# Hack a sky box



## DeskSitter (Jan 28, 2013)

Is there a way to have only the channels in your package appear and not see the rest?

Before anyone mentions it, I know about setting channels on favourties, but unsatisfied with this


----------



## Sambuca (Jul 25, 2012)

1st world problems :lol:


----------



## marknorthumbria (Oct 1, 2009)

Get a better package cheapskate,

Moneysavingexpert.com watch out for half sky price codes


----------



## DeskSitter (Jan 28, 2013)

marknorthumbria said:


> Get a better package cheapskate,
> 
> Moneysavingexpert.com watch out for half sky price codes


I don't have a package at all, only the box

I don't watch telly either its for someone else


----------



## Bora (Dec 27, 2011)

haha, cheapskate, but also, ring sky complain your unhappy with your package and wana leave etc, you wil be put through to retentions, and they will make some kind of deal with you, i done this last month about my phone bill , no i dont have to pay line rental for the next 12 month, also got sky sports free for 3 month on a difrent call, you can get 1 deal each phonecall you make lol


----------



## Hotdog147 (Oct 15, 2011)

So you only have freeview basically?

I don't think there is a way to do what you want to...
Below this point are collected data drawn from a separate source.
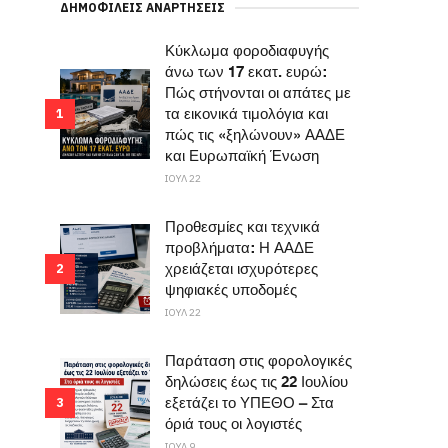
ΔΗΜΟΦΙΛΕΊΣ ΑΝΑΡΤΉΣΕΙΣ
Κύκλωμα φοροδιαφυγής
άνω των 17 εκατ. ευρώ:
Πώς στήνονται οι απάτες με
τα εικονικά τιμολόγια και
1
πώς τις «ξηλώνουν» ΑΑΔΕ
και Ευρωπαϊκή Ένωση
ΙΟΥΛ 22
Προθεσμίες και τεχνικά
προβλήματα: Η ΑΑΔΕ
χρειάζεται ισχυρότερες
2
ψηφιακές υποδομές
ΙΟΥΛ 22
Παράταση στις φορολογικές
δηλώσεις έως τις 22 Ιουλίου
εξετάζει το ΥΠΕΘΟ – Στα
3
όριά τους οι λογιστές
ΙΟΥΛ 9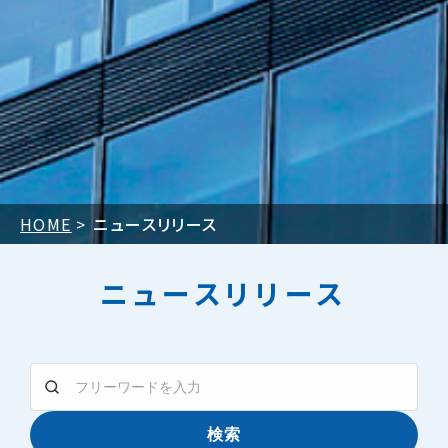
HOME
ニュースリリース
ニュースリリース
検索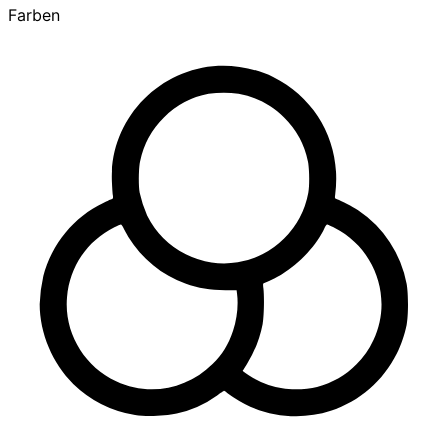
Farben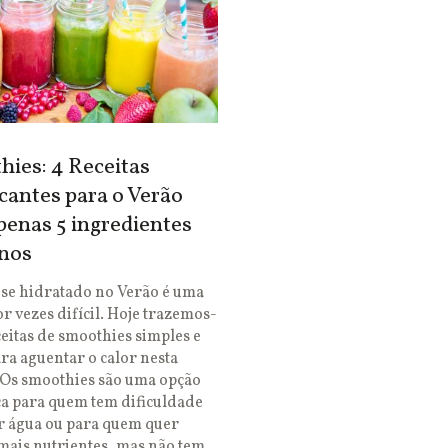
ies: 4 Receitas
cantes para o Verão
enas 5 ingredientes
nos
se hidratado no Verão é uma
or vezes difícil. Hoje trazemos-
ceitas de smoothies simples e
ara aguentar o calor nesta
 Os smoothies são uma opção
ca para quem tem dificuldade
r água ou para quem quer
mais nutrientes, mas não tem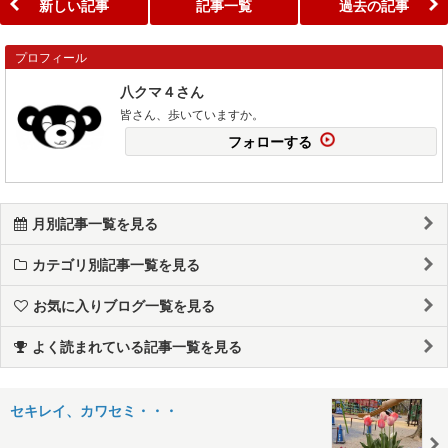
新しい記事
記事一覧
過去の記事
プロフィール
八クマ４さん
皆さん、歩いていますか。
フォローする
月別記事一覧を見る
カテゴリ別記事一覧を見る
お気に入りブログ一覧を見る
よく読まれている記事一覧を見る
セキレイ、カワセミ・・・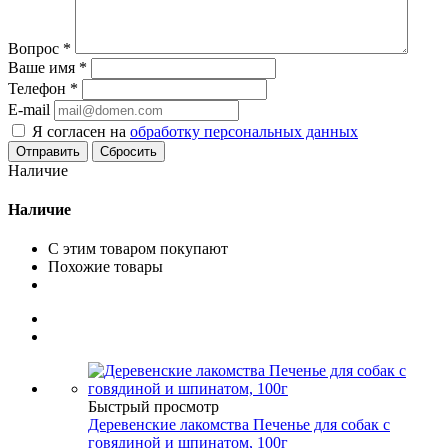
Вопрос
*
Ваше имя
*
Телефон
*
E-mail
Я согласен на
обработку персональных данных
Сбросить
Наличие
Наличие
С этим товаром покупают
Похожие товары
Быстрый просмотр
Деревенские лакомства Печенье для собак с
говядиной и шпинатом, 100г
Most tv's have freeview built in so just remove the sky box maybe?!!


----------



## Bora (Dec 27, 2011)

Hotdog147 said:


> So you only have freeview basically?
> 
> I don't think there is a way to do what you want to...
> 
> Most tv's have freeview built in so just remove the sky box maybe?!!
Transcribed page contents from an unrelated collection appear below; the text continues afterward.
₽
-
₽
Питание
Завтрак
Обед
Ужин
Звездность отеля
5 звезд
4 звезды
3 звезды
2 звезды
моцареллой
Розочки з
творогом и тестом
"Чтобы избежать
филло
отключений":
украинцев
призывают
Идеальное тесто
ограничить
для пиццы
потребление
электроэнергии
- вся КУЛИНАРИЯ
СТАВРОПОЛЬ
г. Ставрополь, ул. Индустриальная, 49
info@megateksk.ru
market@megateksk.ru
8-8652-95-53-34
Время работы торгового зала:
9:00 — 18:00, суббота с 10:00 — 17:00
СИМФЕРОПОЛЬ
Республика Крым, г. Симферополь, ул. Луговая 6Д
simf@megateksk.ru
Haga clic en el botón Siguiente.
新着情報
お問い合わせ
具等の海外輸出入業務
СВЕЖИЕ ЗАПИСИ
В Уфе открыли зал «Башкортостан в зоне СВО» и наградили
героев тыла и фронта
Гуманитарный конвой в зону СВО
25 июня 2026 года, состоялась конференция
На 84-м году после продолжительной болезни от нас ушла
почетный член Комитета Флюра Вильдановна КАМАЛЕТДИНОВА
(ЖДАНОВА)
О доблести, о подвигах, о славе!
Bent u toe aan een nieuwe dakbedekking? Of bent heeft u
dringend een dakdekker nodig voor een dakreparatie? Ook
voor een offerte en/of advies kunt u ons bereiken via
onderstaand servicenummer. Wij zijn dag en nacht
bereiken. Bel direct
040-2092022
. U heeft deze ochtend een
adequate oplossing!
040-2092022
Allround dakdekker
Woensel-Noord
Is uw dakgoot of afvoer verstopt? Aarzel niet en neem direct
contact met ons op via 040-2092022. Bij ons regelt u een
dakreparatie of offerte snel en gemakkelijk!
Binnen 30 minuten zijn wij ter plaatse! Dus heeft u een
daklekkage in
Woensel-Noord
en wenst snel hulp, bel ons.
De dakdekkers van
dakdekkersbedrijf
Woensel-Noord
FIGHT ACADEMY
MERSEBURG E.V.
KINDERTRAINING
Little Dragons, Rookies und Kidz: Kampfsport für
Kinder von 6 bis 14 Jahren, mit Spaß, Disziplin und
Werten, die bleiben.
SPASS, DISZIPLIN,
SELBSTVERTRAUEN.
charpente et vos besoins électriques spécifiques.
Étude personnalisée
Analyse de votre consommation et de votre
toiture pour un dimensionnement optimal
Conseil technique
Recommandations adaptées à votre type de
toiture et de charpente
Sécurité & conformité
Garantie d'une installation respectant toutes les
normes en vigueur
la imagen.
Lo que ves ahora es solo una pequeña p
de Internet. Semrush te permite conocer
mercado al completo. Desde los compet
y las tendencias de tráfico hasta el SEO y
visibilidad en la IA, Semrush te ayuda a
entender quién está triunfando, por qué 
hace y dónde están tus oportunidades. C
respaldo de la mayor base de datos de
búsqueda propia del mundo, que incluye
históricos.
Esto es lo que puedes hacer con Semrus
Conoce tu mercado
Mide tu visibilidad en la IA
if thats the case, he should, because freeview has more channels than just having a skybox plugged in with no subscription haha :lol:


----------



## DeskSitter (Jan 28, 2013)

I'd prefer to keep the sky interface. Shame then doesn't seem there's a way to do ti


----------



## Chris F (Jul 2, 2013)

Yeah i could do with this aswell, i have a skybox i just use as freeview,cos my house is so remote and ancient i have no digital ariel on it,just a sky dish hidden away.i think i may just have to phone sky and stump up the sheets.


----------



## DEVILFISTS (Oct 14, 2012)

I have a Skybox F3 that cost me £60 for the box, then a further £60 for a full year of sky subscription! Full HD, sports, movies and even unscrambled adult channels. Better than paying £100 per month to Murdoch


----------



## LiamT1436114997 (Oct 24, 2013)

Havea google search for xbmc It's got everything you'll ever need I pay £5 per month get all sky chans American chans and Al Jazeera for 3pm kick offs if you would like more info let me no and I would be happy to help

Also get anything that has ever been on tv and every movie ever made for free it can run off Apple TV or android tv boxes to your tv raspberry pi also or you can just run it of your basic computer


----------



## mug2k (Jun 29, 2009)

LiamT said:


> Havea google search for xbmc It's got everything you'll ever need I pay £5 per month get all sky chans American chans and Al Jazeera for 3pm kick offs if you would like more info let me no and I would be happy to help
> 
> Also get anything that has ever been on tv and every movie ever made for free it can run off Apple TV or android tv boxes to your tv raspberry pi also or you can just run it of your basic computer


I wouldn't mind knowing a bit more about this, I don't know how to PM on here.

Cheers,


----------



## Hendrix (Sep 16, 2009)

Good tip for anyone, ring sky say you want to leave as too expensive, will take off £20 and give you films free for 6 months with a bit of ooh and aargh-ing


----------



## Marshan (Aug 27, 2010)

OR....if youve got a good broadband line to the house...buy a dreambox and get everything for free. No need to thank me.


----------



## mug2k (Jun 29, 2009)

mixerD1 said:


> OR....if youve got a good broadband line to the house...buy a dreambox and get everything for free. No need to thank me.


No need for a dish ?


----------



## Marshan (Aug 27, 2010)

mug2k said:


> No need for a dish ?


Well yes you do but why would that be an issue?


----------



## Harry1213 (Nov 10, 2013)

Do this if you want Sky fitted for free, well there is a very small cost

take out a Sky package as a new customer, get it fitted and running and then cancel it within your 14 day cooling off period

the engineer will return to collect the Sky box after you cancel, but the dish will stay installed along with all the wiring, then just buy a second hand Sky box off eBay, connect it and you are ready to go

they leave the dish, etc installed in case you decide to come back to Sky in the future

you will only get the free channels but it's still better then nothing

the original Sky boxes and other older ones used to require a viewing card even if you wanted to watch the free channels but the newer ones work without them.


----------



## skinnnyfat (Feb 26, 2012)

My box came with the ability to delete any channel and all the sky channels free, its a neo sat, the free sky stopped working after a year though.


----------